Мысли его снова вернулись к его недавним спутникам. Ему хотелось надеяться, что они там, наверху, не так уж напуганы и несчастны. Он был бы особенно рад, если бы что-нибудь подбодрило леди Стеллу. Он искренне беспокоился о ней. Что касается остальных, для них будет лучше, если они сохранят свой боевой дух. Сейчас они все, наверно, трудолюбиво приводят в исполнение какой-нибудь нелепый и безнадежный план обороны, придуманный Кэтскиллом. Все, за исключением мистера Берли, который, несомненно, отдыхает, убежденный, что для него, во всяком случае, найдется какой-нибудь достойный выход из положения. И мысль о том, что такого выхода не окажется, тоже, вероятно, его не пугает. Эмертон и, возможно, Маш скорее всего впали в религиозный экстаз, а остальных это, наверно, немного раздражает, но зато отвлекает мысли леди Стеллы и мисс Гриты Грей. Ну, а для Пенка есть вино в подвале…

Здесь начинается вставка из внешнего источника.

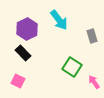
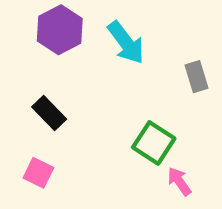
purple hexagon: (27, 29) -> (60, 30), moved
pink arrow: (94, 82) -> (179, 181), moved

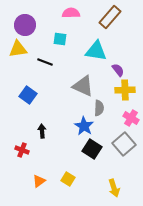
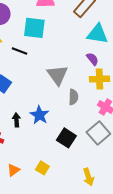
cyan square: (60, 39) -> (34, 28), size x1.6
cyan triangle: (96, 51) -> (97, 34), moved
gray triangle: (83, 86) -> (57, 75), turned 30
blue star: (84, 126) -> (39, 115), moved

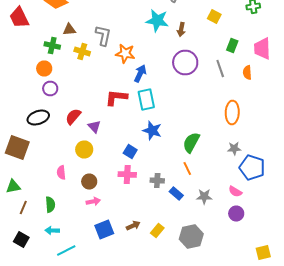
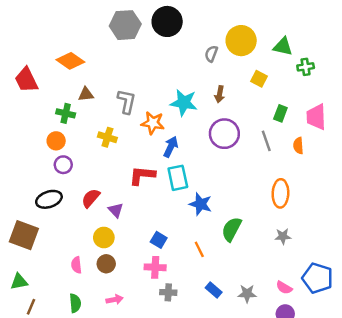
cyan star: (157, 20) -> (184, 103), moved
yellow cross: (82, 52) -> (107, 137), moved
blue star: (152, 130) -> (201, 204), moved
orange line: (187, 168) -> (199, 249), moved
blue pentagon: (252, 168) -> (317, 278), moved
gray cross: (157, 180) -> (168, 292), moved
brown circle: (89, 182) -> (106, 264), moved
green semicircle: (50, 204) -> (75, 303), moved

Они, конечно, будут подчиняться законам своего существа и делать то, чего требует от них их натура и привычки. И разве возможно что-нибудь другое?

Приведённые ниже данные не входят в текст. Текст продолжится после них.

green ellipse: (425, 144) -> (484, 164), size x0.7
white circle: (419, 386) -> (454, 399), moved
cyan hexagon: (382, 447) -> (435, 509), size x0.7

Мистер Барнстейпл погрузился в метафизические рассуждения…
И вдруг он поймал себя на том, что смотрит на часы. Было двадцать минут первого. Он смотрит на часы все чаще и чаще или время вдруг стало идти медленней?… Завести часы? Или дать им остановиться? Сейчас его уже начинал мучить голод. Впрочем, это еще не настоящий голод; просто у него разыгралось воображение.